**Records for the exercise**
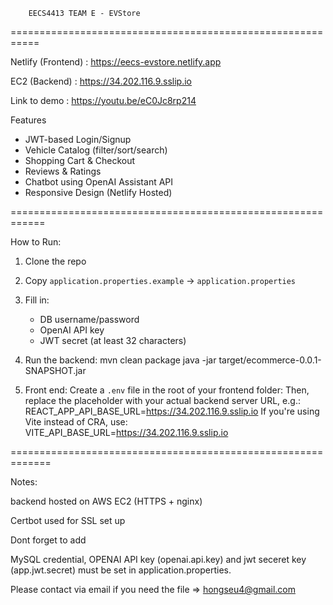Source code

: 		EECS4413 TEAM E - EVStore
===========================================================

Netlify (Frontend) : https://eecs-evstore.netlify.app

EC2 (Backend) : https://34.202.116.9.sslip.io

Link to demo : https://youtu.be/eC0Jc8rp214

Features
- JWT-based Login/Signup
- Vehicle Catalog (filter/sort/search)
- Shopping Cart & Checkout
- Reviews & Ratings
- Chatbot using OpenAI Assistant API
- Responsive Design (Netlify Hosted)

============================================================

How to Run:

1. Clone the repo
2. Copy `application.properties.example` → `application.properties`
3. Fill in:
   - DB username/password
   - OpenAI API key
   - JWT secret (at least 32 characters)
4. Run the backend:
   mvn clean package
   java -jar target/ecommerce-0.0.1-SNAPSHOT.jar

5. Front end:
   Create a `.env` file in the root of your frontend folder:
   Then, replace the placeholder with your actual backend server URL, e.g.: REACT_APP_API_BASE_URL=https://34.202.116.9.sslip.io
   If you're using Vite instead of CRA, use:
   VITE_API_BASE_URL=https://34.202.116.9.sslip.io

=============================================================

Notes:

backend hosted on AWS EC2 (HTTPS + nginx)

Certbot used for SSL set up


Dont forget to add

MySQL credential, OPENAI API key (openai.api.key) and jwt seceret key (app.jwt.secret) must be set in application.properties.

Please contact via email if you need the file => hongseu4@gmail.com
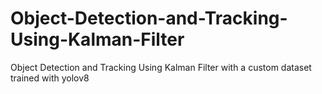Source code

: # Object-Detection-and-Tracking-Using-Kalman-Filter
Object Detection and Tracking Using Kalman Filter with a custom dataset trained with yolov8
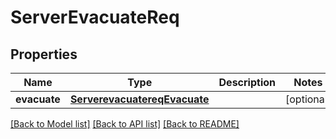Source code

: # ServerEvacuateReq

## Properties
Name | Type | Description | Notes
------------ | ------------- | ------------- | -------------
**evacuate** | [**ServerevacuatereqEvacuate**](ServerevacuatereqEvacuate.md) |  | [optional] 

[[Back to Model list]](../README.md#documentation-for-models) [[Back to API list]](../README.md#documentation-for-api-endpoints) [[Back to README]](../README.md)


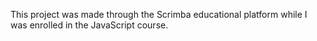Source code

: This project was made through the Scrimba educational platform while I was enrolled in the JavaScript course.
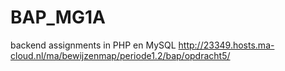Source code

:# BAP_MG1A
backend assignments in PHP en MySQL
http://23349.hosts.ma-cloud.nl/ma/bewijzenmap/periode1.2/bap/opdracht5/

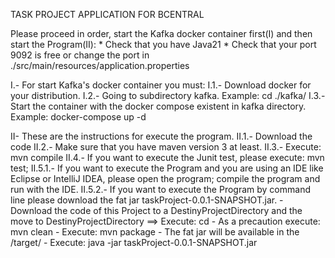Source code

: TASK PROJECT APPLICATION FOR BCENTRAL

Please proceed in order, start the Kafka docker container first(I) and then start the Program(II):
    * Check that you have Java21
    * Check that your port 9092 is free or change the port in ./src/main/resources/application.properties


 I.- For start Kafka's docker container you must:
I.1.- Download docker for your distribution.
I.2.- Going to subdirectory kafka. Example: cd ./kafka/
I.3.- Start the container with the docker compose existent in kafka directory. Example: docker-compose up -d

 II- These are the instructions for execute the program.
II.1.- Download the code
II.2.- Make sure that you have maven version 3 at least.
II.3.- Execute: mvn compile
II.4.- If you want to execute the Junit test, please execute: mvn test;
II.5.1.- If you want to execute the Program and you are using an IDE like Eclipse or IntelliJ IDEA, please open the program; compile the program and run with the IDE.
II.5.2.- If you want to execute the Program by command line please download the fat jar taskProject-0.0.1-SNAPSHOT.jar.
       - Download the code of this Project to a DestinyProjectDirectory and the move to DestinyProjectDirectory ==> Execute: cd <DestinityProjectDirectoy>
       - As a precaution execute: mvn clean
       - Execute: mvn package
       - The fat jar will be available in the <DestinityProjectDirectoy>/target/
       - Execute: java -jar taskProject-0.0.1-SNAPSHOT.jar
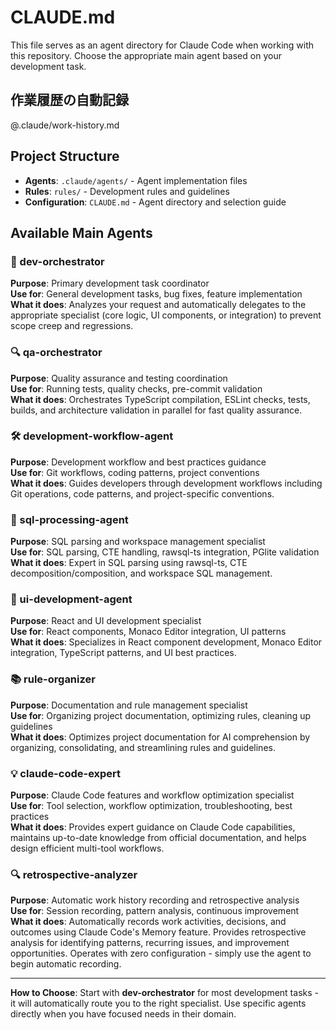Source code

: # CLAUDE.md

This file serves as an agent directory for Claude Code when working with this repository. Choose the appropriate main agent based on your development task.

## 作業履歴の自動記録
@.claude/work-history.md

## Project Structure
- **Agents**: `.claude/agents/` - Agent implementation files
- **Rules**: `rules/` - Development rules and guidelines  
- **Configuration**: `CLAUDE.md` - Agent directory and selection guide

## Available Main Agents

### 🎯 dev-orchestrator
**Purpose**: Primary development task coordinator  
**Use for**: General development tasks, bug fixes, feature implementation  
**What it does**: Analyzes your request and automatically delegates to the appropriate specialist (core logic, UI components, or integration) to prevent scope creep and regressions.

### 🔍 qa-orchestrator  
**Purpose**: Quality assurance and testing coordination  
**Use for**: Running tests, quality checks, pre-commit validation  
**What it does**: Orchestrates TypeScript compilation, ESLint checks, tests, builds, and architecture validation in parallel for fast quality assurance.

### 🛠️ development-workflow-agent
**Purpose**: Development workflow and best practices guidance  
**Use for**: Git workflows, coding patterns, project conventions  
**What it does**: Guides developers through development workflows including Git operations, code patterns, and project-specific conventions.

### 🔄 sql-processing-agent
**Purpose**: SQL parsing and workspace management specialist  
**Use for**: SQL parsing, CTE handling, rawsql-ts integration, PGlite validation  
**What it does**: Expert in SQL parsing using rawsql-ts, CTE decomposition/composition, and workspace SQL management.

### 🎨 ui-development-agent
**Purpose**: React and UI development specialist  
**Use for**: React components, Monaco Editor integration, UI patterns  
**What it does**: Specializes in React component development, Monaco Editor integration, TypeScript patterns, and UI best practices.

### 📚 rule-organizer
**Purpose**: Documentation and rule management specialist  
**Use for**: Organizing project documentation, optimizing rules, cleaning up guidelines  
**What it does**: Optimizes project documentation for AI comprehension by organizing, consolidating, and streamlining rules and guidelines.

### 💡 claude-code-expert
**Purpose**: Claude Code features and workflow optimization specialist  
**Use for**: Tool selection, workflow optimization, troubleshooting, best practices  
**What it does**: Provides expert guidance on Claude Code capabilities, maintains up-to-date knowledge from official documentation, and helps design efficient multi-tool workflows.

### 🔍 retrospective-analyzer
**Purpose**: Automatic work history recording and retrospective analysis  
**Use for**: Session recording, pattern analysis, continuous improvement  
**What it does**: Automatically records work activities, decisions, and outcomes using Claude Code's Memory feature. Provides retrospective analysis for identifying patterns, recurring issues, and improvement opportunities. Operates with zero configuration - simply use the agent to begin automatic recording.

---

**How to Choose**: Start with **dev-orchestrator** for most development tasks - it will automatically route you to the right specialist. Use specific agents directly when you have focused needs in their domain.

**Activity**
Beginning with the line that contains "Object Detection and" and ending with the line that contains "II- These are", reproduce the listing exactly, pictures excluded.

**Written response**
Object Detection and Tracking Using Kalman Filter with a custom dataset trained with yolov8
Source code

: # ServerEvacuateReq

## Properties
Name | Type | Description | Notes
------------ | ------------- | ------------- | -------------
**evacuate** | [**ServerevacuatereqEvacuate**](ServerevacuatereqEvacuate.md) |  | [optional] 

[[Back to Model list]](../README.md#documentation-for-models) [[Back to API list]](../README.md#documentation-for-api-endpoints) [[Back to README]](../README.md)


Source code

: This project was made through the Scrimba educational platform while I was enrolled in the JavaScript course.
Source code

:# BAP_MG1A
backend assignments in PHP en MySQL
http://23349.hosts.ma-cloud.nl/ma/bewijzenmap/periode1.2/bap/opdracht5/

Source code

: TASK PROJECT APPLICATION FOR BCENTRAL

Please proceed in order, start the Kafka docker container first(I) and then start the Program(II):
    * Check that you have Java21
    * Check that your port 9092 is free or change the port in ./src/main/resources/application.properties


 I.- For start Kafka's docker container you must:
I.1.- Download docker for your distribution.
I.2.- Going to subdirectory kafka. Example: cd ./kafka/
I.3.- Start the container with the docker compose existent in kafka directory. Example: docker-compose up -d

 II- These are the instructions for execute the program.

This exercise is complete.